▶ Exercise material

※

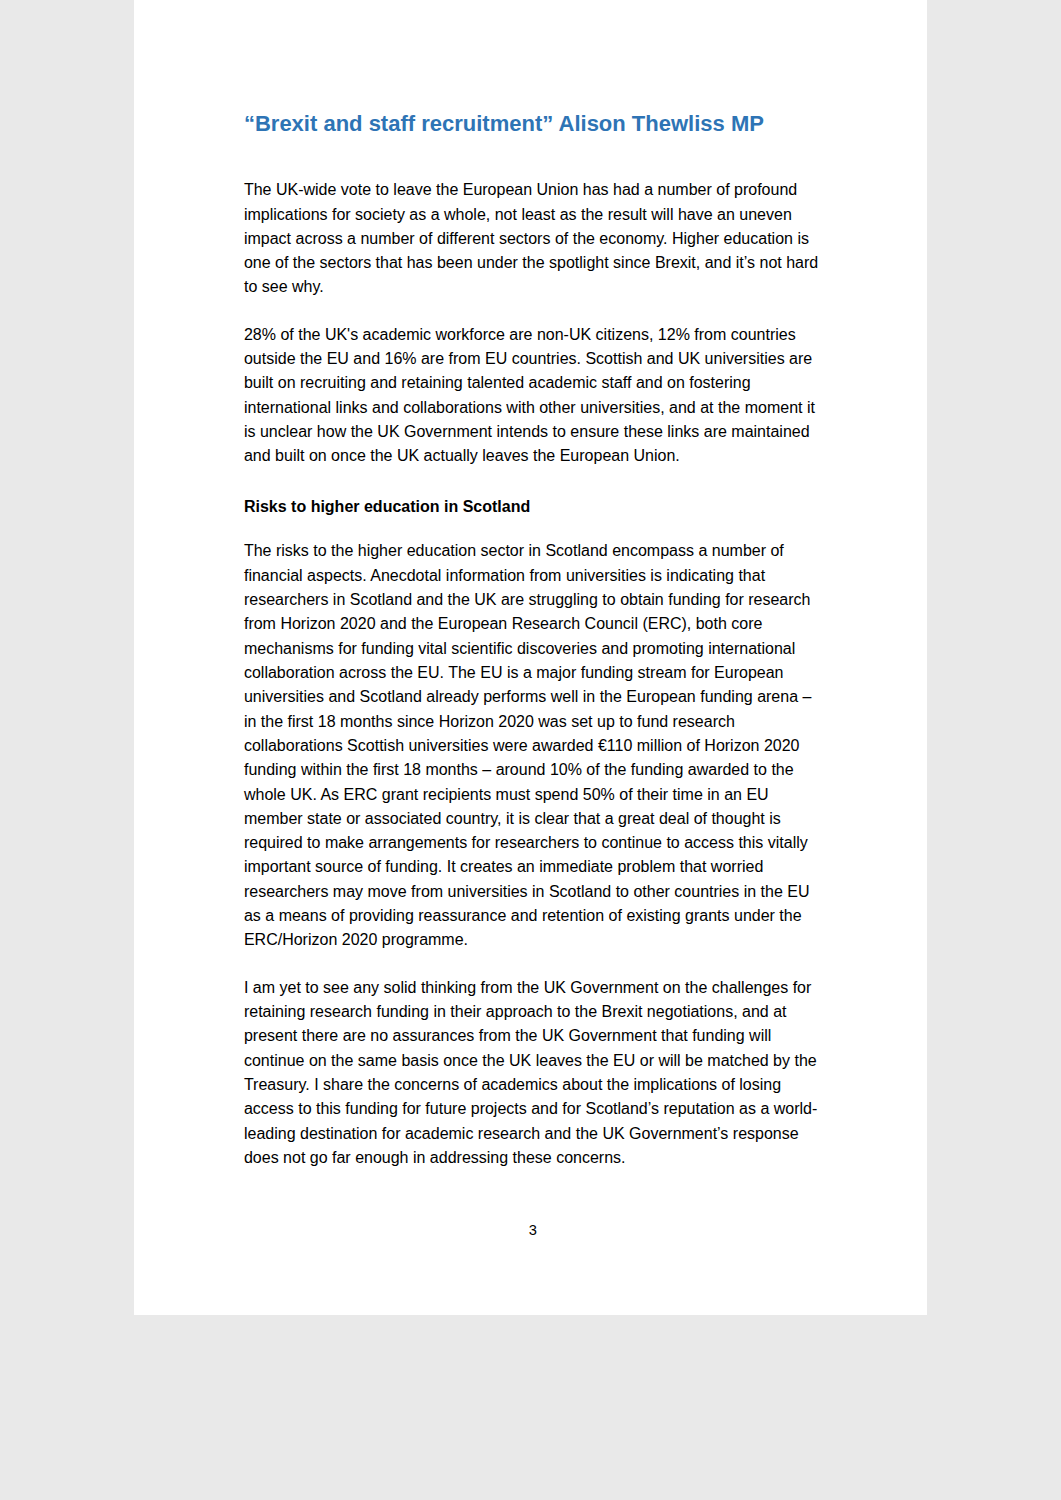“Brexit and staff recruitment” Alison Thewliss MP
The UK-wide vote to leave the European Union has had a number of profound implications for society as a whole, not least as the result will have an uneven impact across a number of different sectors of the economy. Higher education is one of the sectors that has been under the spotlight since Brexit, and it’s not hard to see why.
28% of the UK's academic workforce are non-UK citizens, 12% from countries outside the EU and 16% are from EU countries. Scottish and UK universities are built on recruiting and retaining talented academic staff and on fostering international links and collaborations with other universities, and at the moment it is unclear how the UK Government intends to ensure these links are maintained and built on once the UK actually leaves the European Union.
Risks to higher education in Scotland
The risks to the higher education sector in Scotland encompass a number of financial aspects. Anecdotal information from universities is indicating that researchers in Scotland and the UK are struggling to obtain funding for research from Horizon 2020 and the European Research Council (ERC), both core mechanisms for funding vital scientific discoveries and promoting international collaboration across the EU. The EU is a major funding stream for European universities and Scotland already performs well in the European funding arena – in the first 18 months since Horizon 2020 was set up to fund research collaborations Scottish universities were awarded €110 million of Horizon 2020 funding within the first 18 months – around 10% of the funding awarded to the whole UK. As ERC grant recipients must spend 50% of their time in an EU member state or associated country, it is clear that a great deal of thought is required to make arrangements for researchers to continue to access this vitally important source of funding. It creates an immediate problem that worried researchers may move from universities in Scotland to other countries in the EU as a means of providing reassurance and retention of existing grants under the ERC/Horizon 2020 programme.
I am yet to see any solid thinking from the UK Government on the challenges for retaining research funding in their approach to the Brexit negotiations, and at present there are no assurances from the UK Government that funding will continue on the same basis once the UK leaves the EU or will be matched by the Treasury. I share the concerns of academics about the implications of losing access to this funding for future projects and for Scotland’s reputation as a world-leading destination for academic research and the UK Government’s response does not go far enough in addressing these concerns.
3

※

Each line that holds the string "implications" is to be copied from the entries above.

▶ Result for this exercise
The UK-wide vote to leave the European Union has had a number of profound implications for society as a whole, not least as the result will have an uneven impact across a number of different sectors of the economy. Higher education is one of the sectors that has been under the spotlight since Brexit, and it’s not hard to see why.
I am yet to see any solid thinking from the UK Government on the challenges for retaining research funding in their approach to the Brexit negotiations, and at present there are no assurances from the UK Government that funding will continue on the same basis once the UK leaves the EU or will be matched by the Treasury. I share the concerns of academics about the implications of losing access to this funding for future projects and for Scotland’s reputation as a world-leading destination for academic research and the UK Government’s response does not go far enough in addressing these concerns.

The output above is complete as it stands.